Records from a data collection
══════════════════════════════
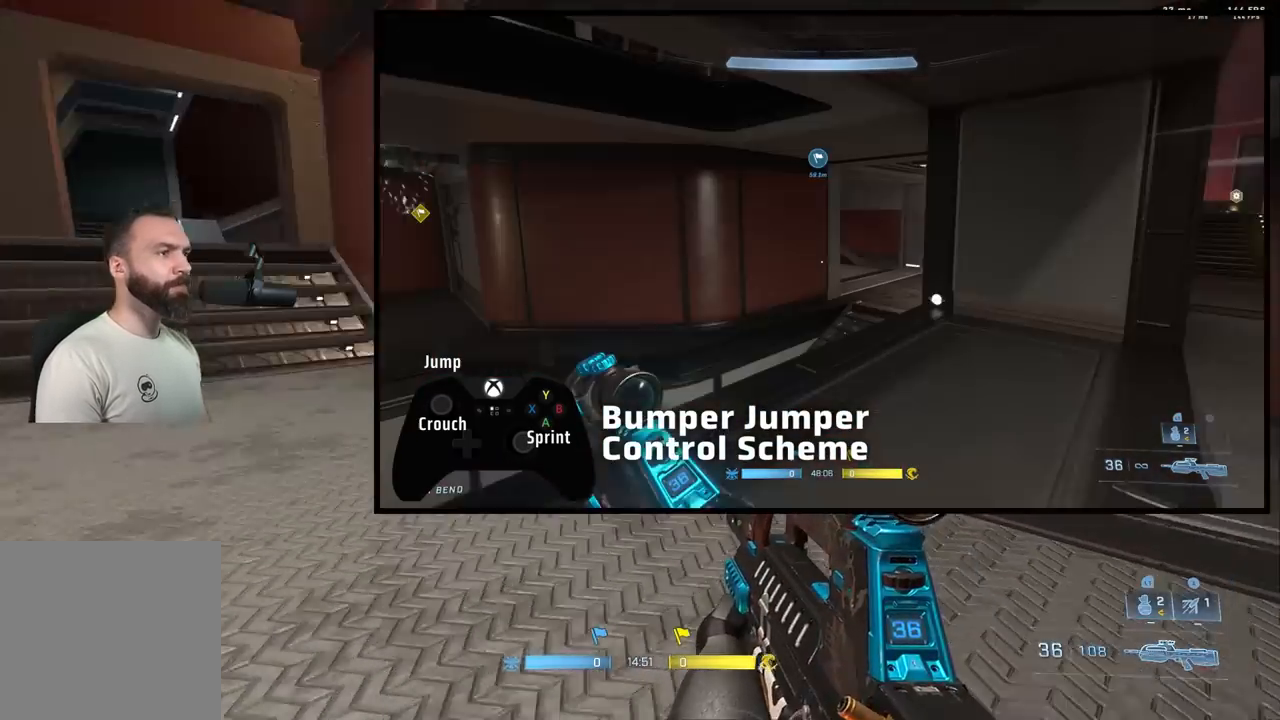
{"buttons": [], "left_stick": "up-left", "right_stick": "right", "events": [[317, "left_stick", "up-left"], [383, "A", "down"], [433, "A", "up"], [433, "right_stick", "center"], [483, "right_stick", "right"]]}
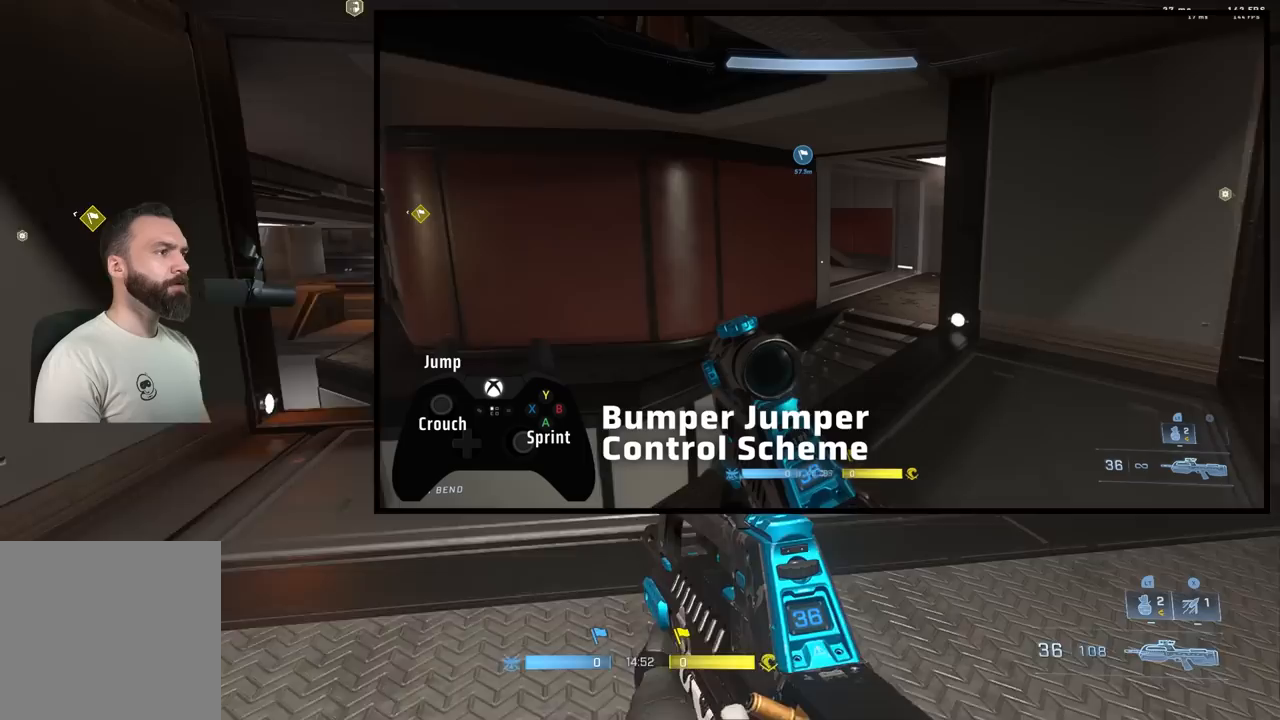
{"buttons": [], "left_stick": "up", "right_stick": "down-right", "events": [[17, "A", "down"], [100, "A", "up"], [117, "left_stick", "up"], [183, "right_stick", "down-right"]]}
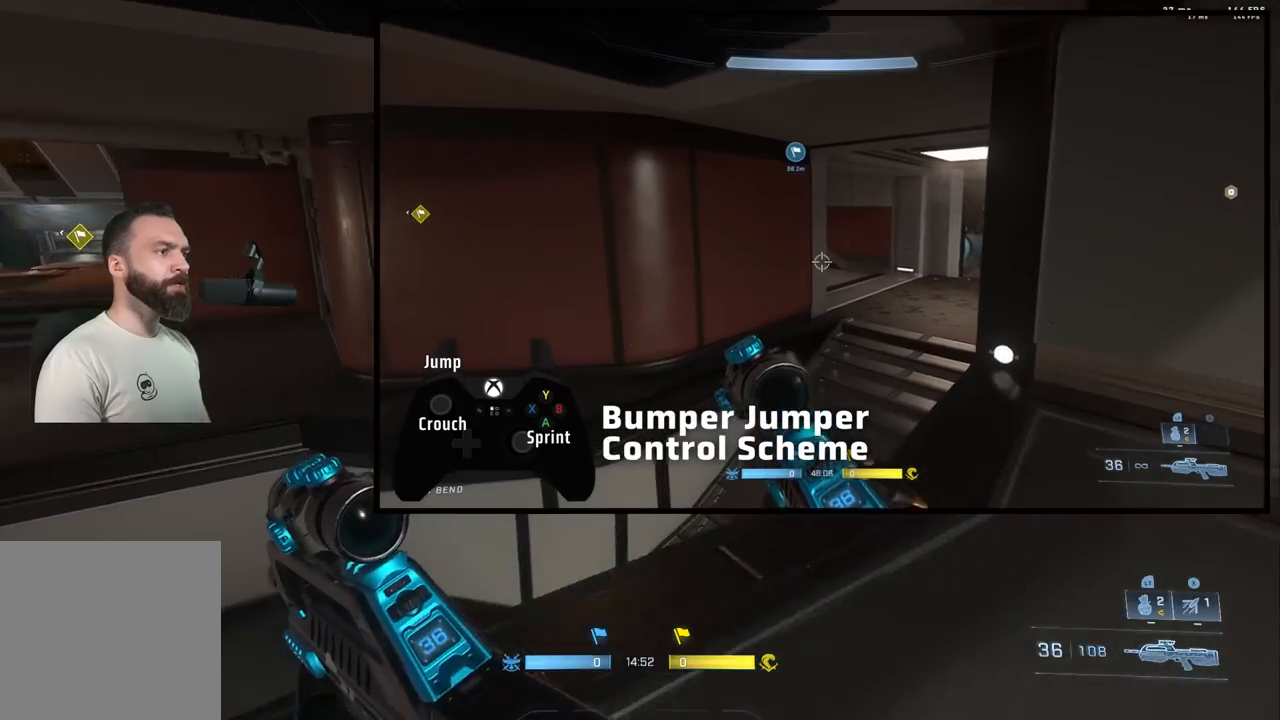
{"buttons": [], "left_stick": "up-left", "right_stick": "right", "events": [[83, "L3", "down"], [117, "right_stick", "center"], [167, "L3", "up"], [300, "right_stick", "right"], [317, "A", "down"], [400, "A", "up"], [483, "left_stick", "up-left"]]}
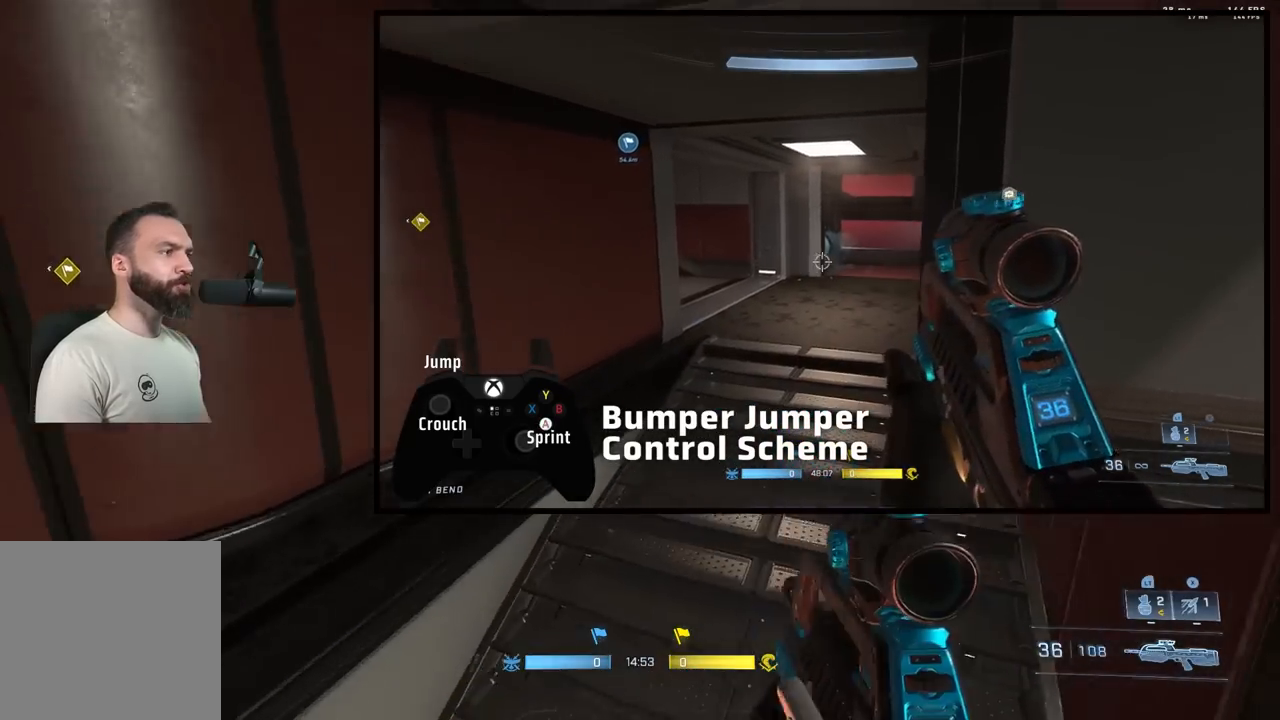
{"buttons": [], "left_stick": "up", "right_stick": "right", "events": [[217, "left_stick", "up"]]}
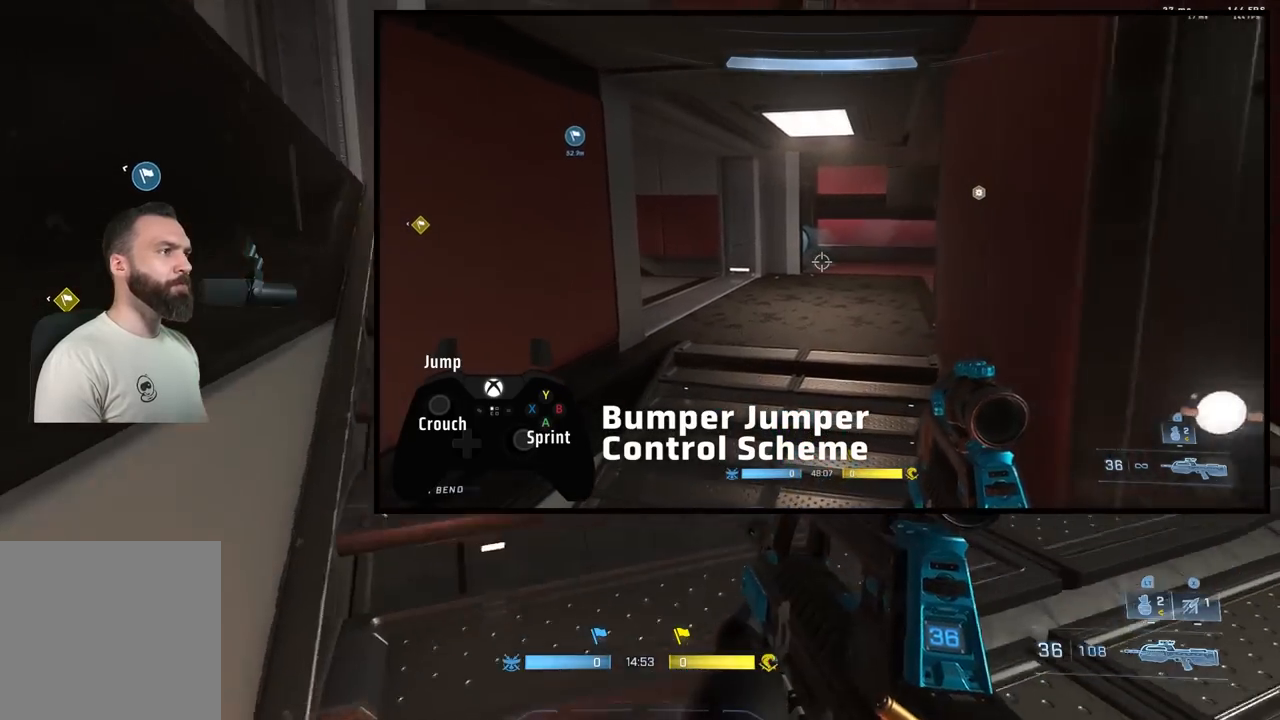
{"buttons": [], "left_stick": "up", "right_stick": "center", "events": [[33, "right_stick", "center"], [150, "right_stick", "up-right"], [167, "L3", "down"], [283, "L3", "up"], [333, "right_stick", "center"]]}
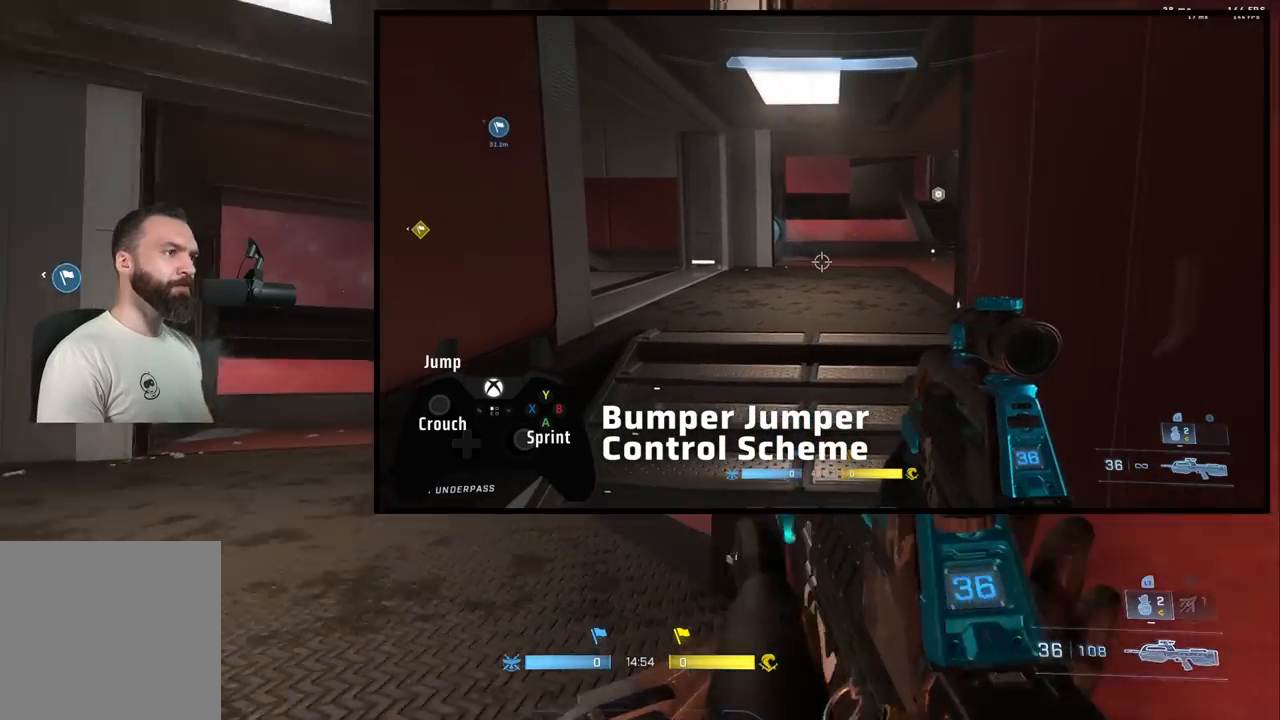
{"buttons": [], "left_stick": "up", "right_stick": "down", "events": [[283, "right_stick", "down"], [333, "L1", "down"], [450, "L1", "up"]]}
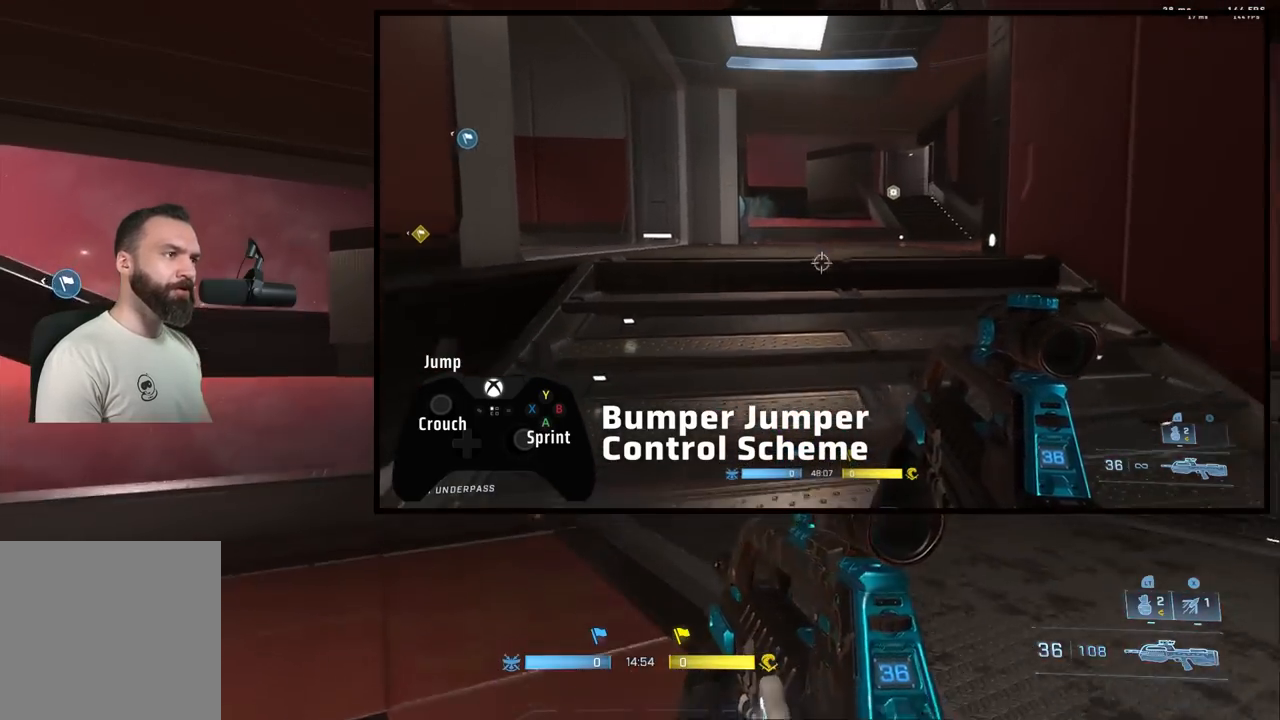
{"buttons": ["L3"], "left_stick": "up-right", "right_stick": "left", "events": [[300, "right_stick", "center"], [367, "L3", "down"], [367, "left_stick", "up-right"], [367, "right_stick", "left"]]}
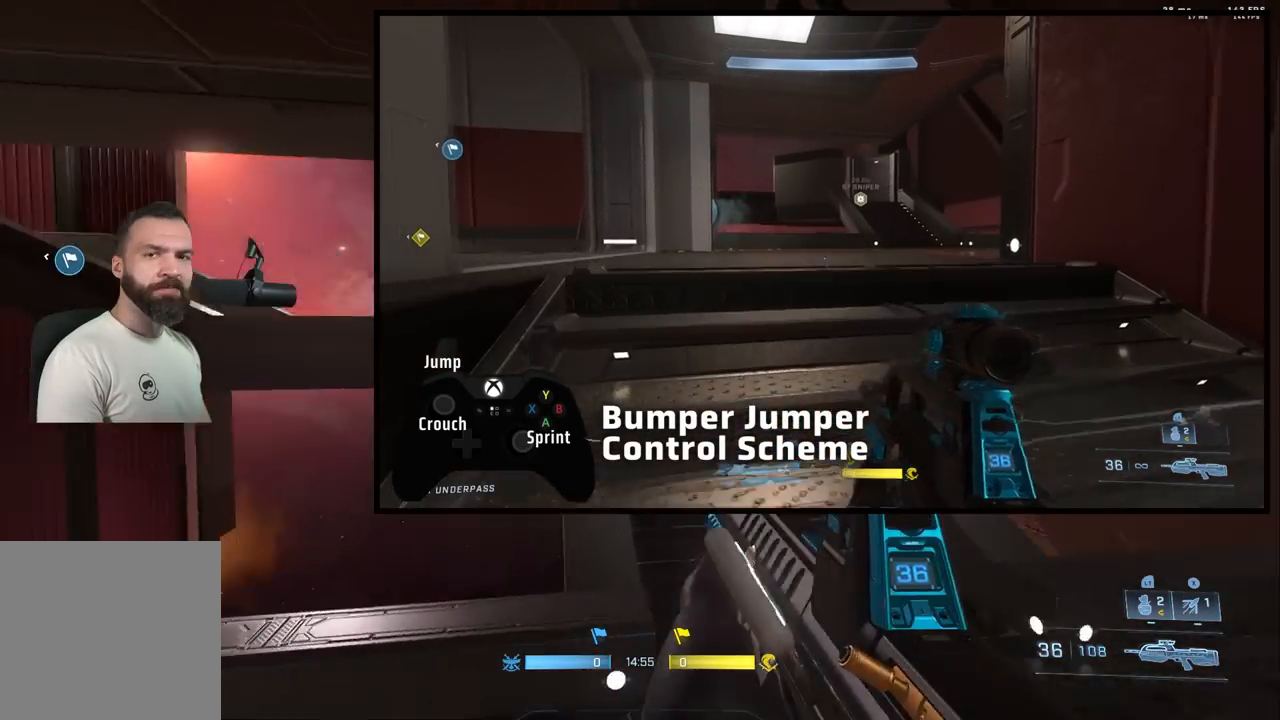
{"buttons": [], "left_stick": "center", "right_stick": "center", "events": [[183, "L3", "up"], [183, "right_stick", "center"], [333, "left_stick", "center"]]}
══════════════════════════════
WORK REQUEST: The expected answer is the data retyped exactly, without pictures.

ANSWER TO THE PROBLEM:
{"buttons": [], "left_stick": "up-left", "right_stick": "right", "events": [[317, "left_stick", "up-left"], [383, "A", "down"], [433, "A", "up"], [433, "right_stick", "center"], [483, "right_stick", "right"]]}
{"buttons": [], "left_stick": "up", "right_stick": "down-right", "events": [[17, "A", "down"], [100, "A", "up"], [117, "left_stick", "up"], [183, "right_stick", "down-right"]]}
{"buttons": [], "left_stick": "up-left", "right_stick": "right", "events": [[83, "L3", "down"], [117, "right_stick", "center"], [167, "L3", "up"], [300, "right_stick", "right"], [317, "A", "down"], [400, "A", "up"], [483, "left_stick", "up-left"]]}
{"buttons": [], "left_stick": "up", "right_stick": "right", "events": [[217, "left_stick", "up"]]}
{"buttons": [], "left_stick": "up", "right_stick": "center", "events": [[33, "right_stick", "center"], [150, "right_stick", "up-right"], [167, "L3", "down"], [283, "L3", "up"], [333, "right_stick", "center"]]}
{"buttons": [], "left_stick": "up", "right_stick": "down", "events": [[283, "right_stick", "down"], [333, "L1", "down"], [450, "L1", "up"]]}
{"buttons": ["L3"], "left_stick": "up-right", "right_stick": "left", "events": [[300, "right_stick", "center"], [367, "L3", "down"], [367, "left_stick", "up-right"], [367, "right_stick", "left"]]}
{"buttons": [], "left_stick": "center", "right_stick": "center", "events": [[183, "L3", "up"], [183, "right_stick", "center"], [333, "left_stick", "center"]]}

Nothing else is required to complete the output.